On Sunday in these pages, Molly Worthen reported on the decline of “the Protestant civil religion that has undergirded our common life for so long “(One Nation Under God?).” That might come as a surprise to the millions of TV viewers who watched the memorial service held in Newtown, Conn., a little more than a week ago. Despite a few gestures in the direction of Catholics and religious minorities (and no gestures at all in the direction of non-believing atheists and agnostics), the tenor of the service was deeply Protestant, as were the remarks of President Obama (that famous Muslim!) who seemed more preacher than chief executive as he repeatedly struck biblical chords and ended by recalling Jesus’s call to send the little children to him.

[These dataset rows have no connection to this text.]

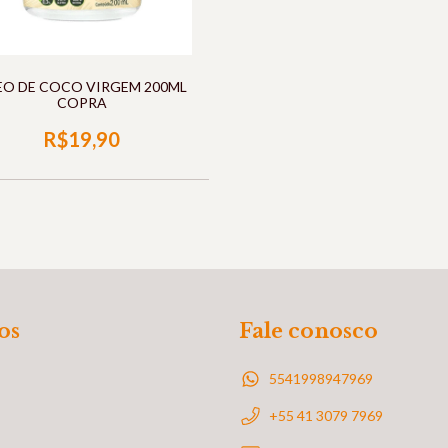
EO DE COCO VIRGEM 200ML
COPRA
R$19,90
os
Fale conosco
5541998947969
+55 41 3079 7969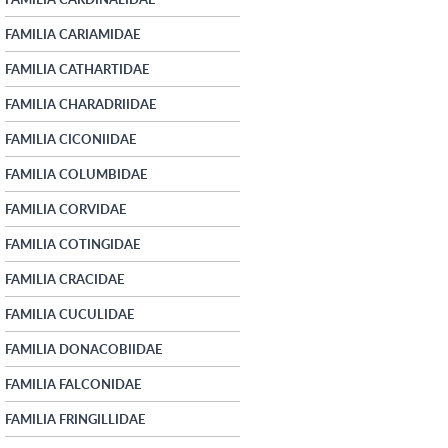
FAMILIA CARIAMIDAE
FAMILIA CATHARTIDAE
FAMILIA CHARADRIIDAE
FAMILIA CICONIIDAE
FAMILIA COLUMBIDAE
FAMILIA CORVIDAE
FAMILIA COTINGIDAE
FAMILIA CRACIDAE
FAMILIA CUCULIDAE
FAMILIA DONACOBIIDAE
FAMILIA FALCONIDAE
FAMILIA FRINGILLIDAE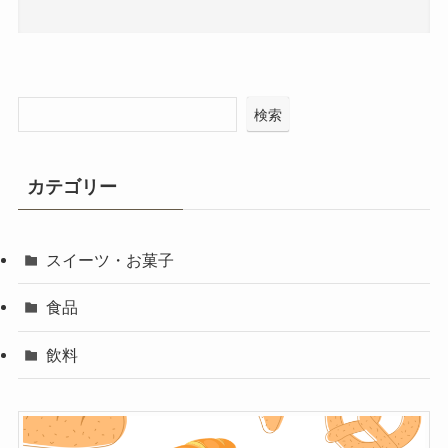
検索
カテゴリー
スイーツ・お菓子
食品
飲料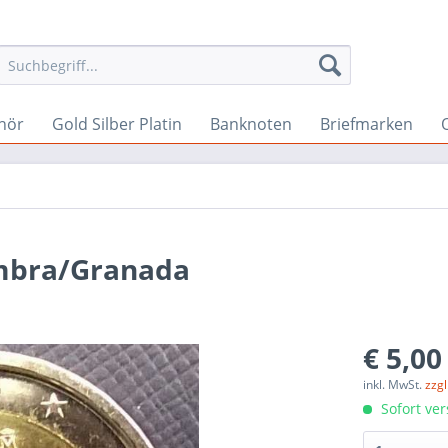
hör
Gold Silber Platin
Banknoten
Briefmarken
ambra/Granada
€ 5,00
inkl. MwSt.
zzg
Sofort ver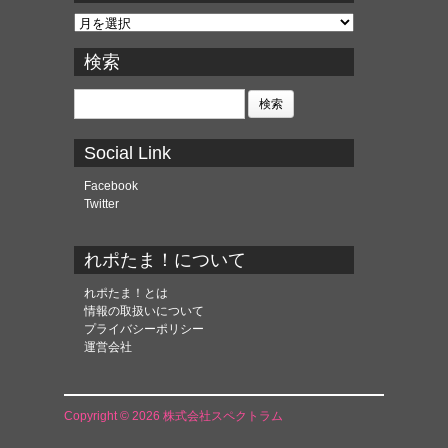
ア
ー
カ
検索
イ
ブ
検
索:
Social Link
Facebook
Twitter
れポたま！について
れポたま！とは
情報の取扱いについて
プライバシーポリシー
運営会社
Copyright © 2026 株式会社スペクトラム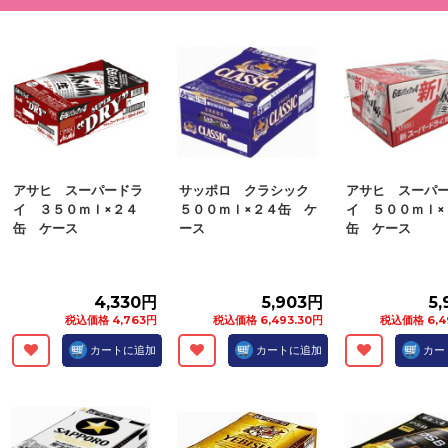
アサヒ スーパードラ
サッポロ クラシック
アサヒ スーパ
イ ３５０ｍｌ×２４
５００ｍｌ×２４缶 ケ
イ ５００ｍｌ×
缶 ケース
ース
缶 ケース
4,330円
5,903円
5
税込価格 4,763円
税込価格 6,493.30円
税込価格 6,4
カートに追加
カートに追加
カー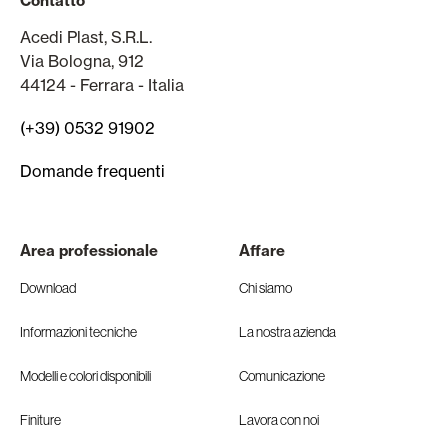
Contatto
Acedi Plast, S.R.L.
Via Bologna, 912
44124 - Ferrara - Italia
(+39) 0532 91902
Domande frequenti
Area professionale
Affare
Download
Chi siamo
Informazioni tecniche
La nostra azienda
Modelli e colori disponibili
Comunicazione
Finiture
Lavora con noi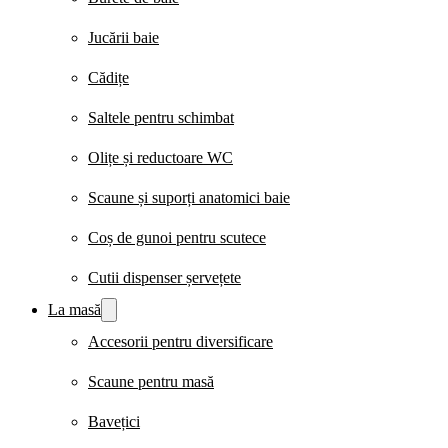
Jucării baie
Cădițe
Saltele pentru schimbat
Olițe și reductoare WC
Scaune și suporți anatomici baie
Coș de gunoi pentru scutece
Cutii dispenser șervețete
La masă
Accesorii pentru diversificare
Scaune pentru masă
Bavețici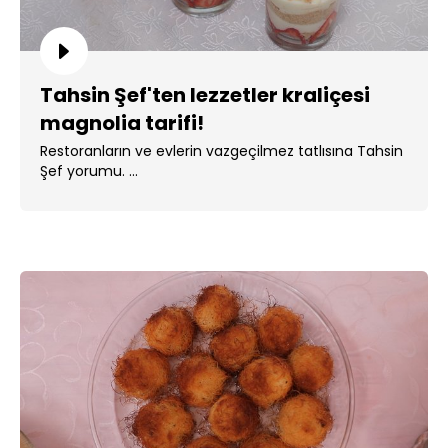
Tahsin Şef'ten lezzetler kraliçesi
magnolia tarifi!
Restoranların ve evlerin vazgeçilmez tatlısına Tahsin
Şef yorumu. ...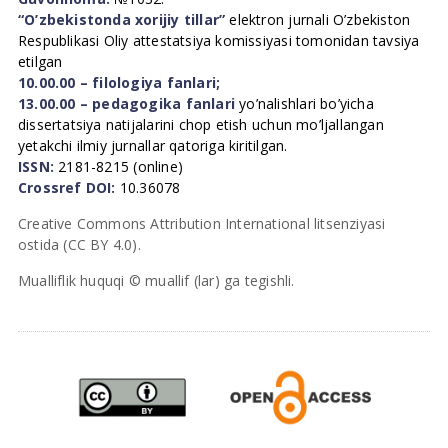
“O’zbekistonda xorijiy tillar”
elektron jurnali O’zbekiston
Respublikasi Oliy attestatsiya komissiyasi tomonidan tavsiya
etilgan
10.00.00 – filologiya fanlari;
13.00.00 – pedagogika fanlari
yo’nalishlari bo’yicha
dissertatsiya natijalarini chop etish uchun mo’ljallangan
yetakchi ilmiy jurnallar qatoriga kiritilgan.
ISSN:
2181-8215 (online)
Crossref DOI:
10.36078
Creative Commons Attribution International litsenziyasi
ostida (CC BY 4.0).
Mualliflik huquqi © muallif (lar) ga tegishli.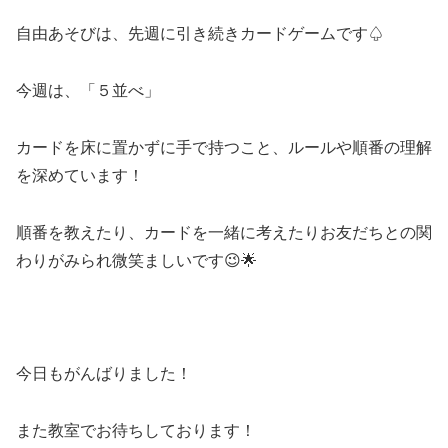
自由あそびは、先週に引き続きカードゲームです♤
今週は、「５並べ」
カードを床に置かずに手で持つこと、ルールや順番の理解
を深めています！
順番を教えたり、カードを一緒に考えたりお友だちとの関
わりがみられ微笑ましいです😉🌟
今日もがんばりました！
また教室でお待ちしております！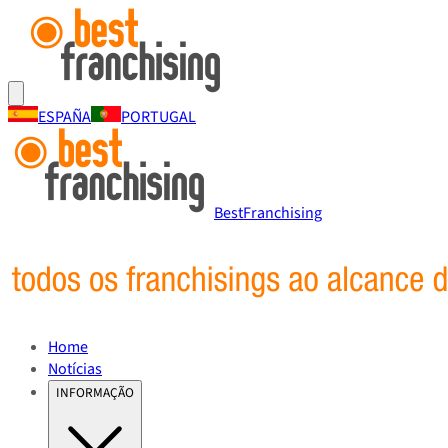
ESPAÑA
PORTUGAL
BestFranchising
Home
Notícias
INFORMAÇÃO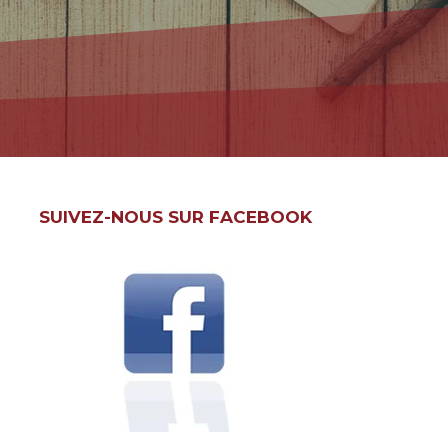
SUIVEZ-NOUS SUR FACEBOOK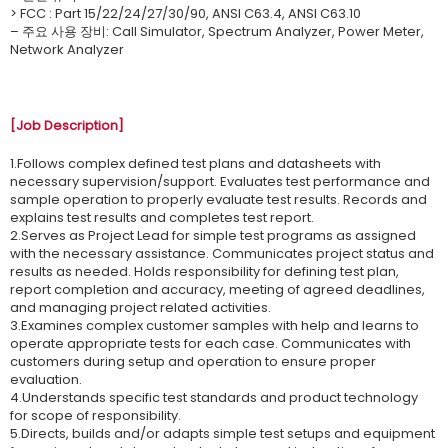
> FCC : Part 15/22/24/27/30/90, ANSI C63.4, ANSI C63.10
– 주요 사용 장비: Call Simulator, Spectrum Analyzer, Power Meter,
Network Analyzer
[Job Description]
1.Follows complex defined test plans and datasheets with
necessary supervision/support. Evaluates test performance and
sample operation to properly evaluate test results. Records and
explains test results and completes test report.
2.Serves as Project Lead for simple test programs as assigned
with the necessary assistance. Communicates project status and
results as needed. Holds responsibility for defining test plan,
report completion and accuracy, meeting of agreed deadlines,
and managing project related activities. ​
3.Examines complex customer samples with help and learns to
operate appropriate tests for each case. Communicates with
customers during setup and operation to ensure proper
evaluation.
4.Understands specific test standards and product technology
for scope of responsibility.
5.Directs, builds and/or adapts simple test setups and equipment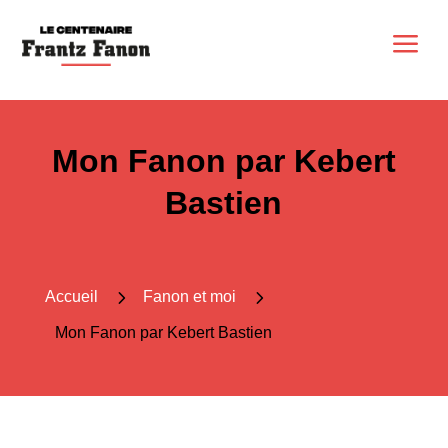
a
Mon Fanon par Kebert
Bastien
5
5
Accueil
Fanon et moi
Mon Fanon par Kebert Bastien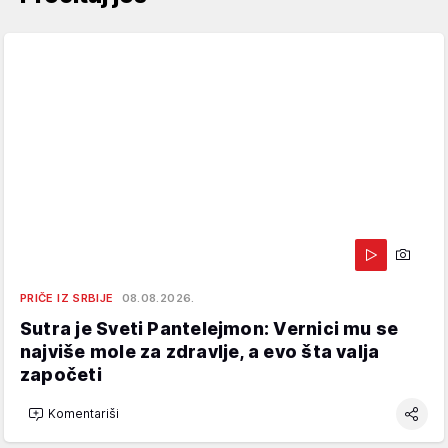
PRIČE IZ SRBIJE
08.08.2026.
Sutra je Sveti Pantelejmon: Vernici mu se
najviše mole za zdravlje, a evo šta valja
započeti
Komentariši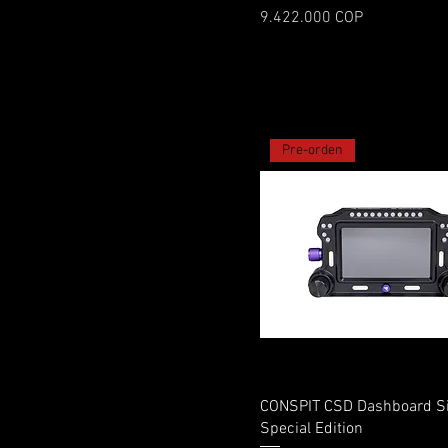
Precio
9.422.000 COP
Pre-orden
Vista rápida
CONSPIT CSD Dashboard 
Special Edition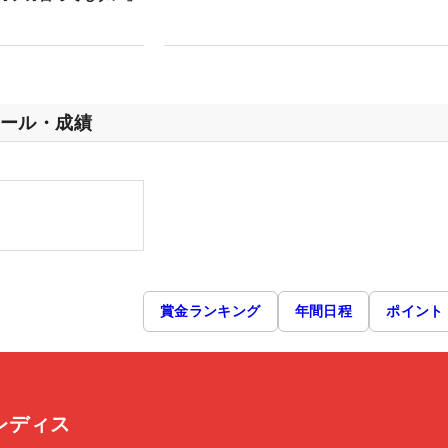
ール・成績
賞金ランキング
年間日程
ポイント
Cレディス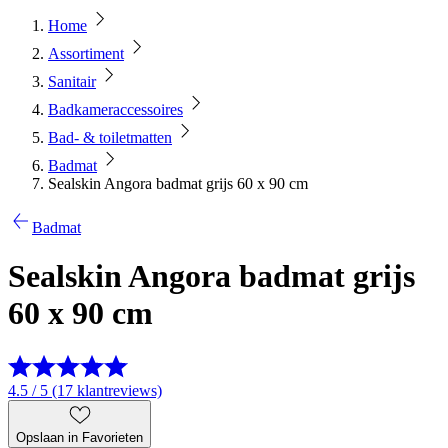
Home
Assortiment
Sanitair
Badkameraccessoires
Bad- & toiletmatten
Badmat
Sealskin Angora badmat grijs 60 x 90 cm
Badmat
Sealskin Angora badmat grijs
60 x 90 cm
4.5 / 5 (17 klantreviews)
Opslaan in Favorieten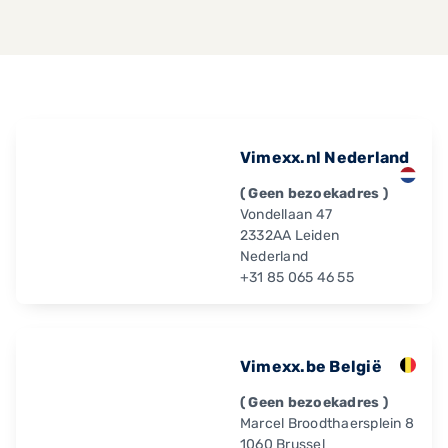
Vimexx.nl Nederland
( Geen bezoekadres )
Vondellaan 47
2332AA Leiden
Nederland
+31 85 065 46 55
Vimexx.be België
( Geen bezoekadres )
Marcel Broodthaersplein 8
1060 Brussel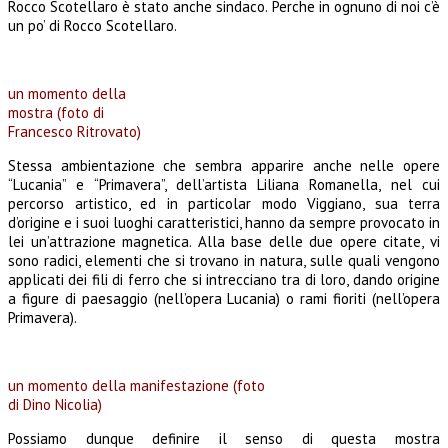
Rocco Scotellaro è stato anche sindaco. Perche in ognuno di noi c’è
un po’ di Rocco Scotellaro.
un momento della
mostra (foto di
Francesco Ritrovato)
Stessa ambientazione che sembra apparire anche nelle opere
“Lucania” e “Primavera”, dell’artista Liliana Romanella, nel cui
percorso artistico, ed in particolar modo Viggiano, sua terra
d’origine e i suoi luoghi caratteristici, hanno da sempre provocato in
lei un’attrazione magnetica. Alla base delle due opere citate, vi
sono radici, elementi che si trovano in natura, sulle quali vengono
applicati dei fili di ferro che si intrecciano tra di loro, dando origine
a figure di paesaggio (nell’opera Lucania) o rami fioriti (nell’opera
Primavera).
un momento della manifestazione (foto
di Dino Nicolia)
Possiamo dunque definire il senso di questa mostra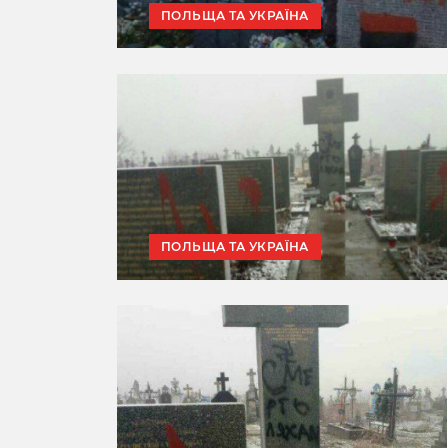
ПОЛЬЩА ТА УКРАЇНА
ПОЛЬЩА ТА УКРАЇНА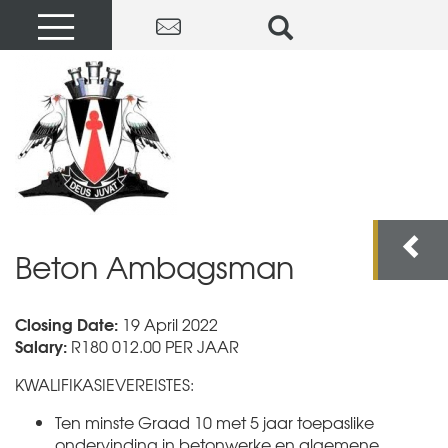
Beton Ambagsman
Closing Date:
19 April 2022
Salary:
R180 012.00 PER JAAR
KWALIFIKASIEVEREISTES:
Ten minste Graad 10 met 5 jaar toepaslike
ondervinding in betonwerke en algemene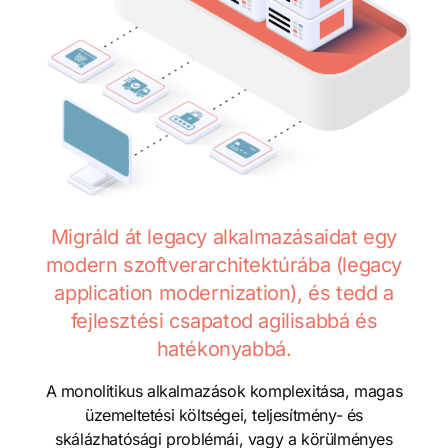
Migráld át legacy alkalmazásaidat egy
modern szoftverarchitektúrába (legacy
application modernization), és tedd a
fejlesztési csapatod agilisabbá és
hatékonyabbá.
A monolitikus alkalmazások komplexitása, magas
üzemeltetési költségei, teljesítmény- és
skálázhatósági problémái, vagy a körülményes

The memorial service was not the only occasion marked by the unapologetic invocation of religious sayings and symbols. For a few days at least, God and Christ were major media personalities, and the outpouring of ritual piety seemed to confirm Brian Leiter’s identification of “existential consolation” as one of the chief characteristics of religion. For believers, writes Leiter in his new book, “Why Tolerate Religion?” religions “render intelligible and tolerable the basic existential facts about human life, such as suffering and death.” Rendering the suffering and death experienced in Newton intelligible is surely what Obama and others were trying to do, and it is easy to understand, as Leiter observes, why religious belief is of “central importance in so many lives.”
But Leiter has another question: Does the undoubted centrality of religion in the lives of its adherents suffice to justify exempting it from generally applicable laws? Should religion enjoy a special status that merits a degree of solicitude and protection not granted to other worldviews or systems of belief?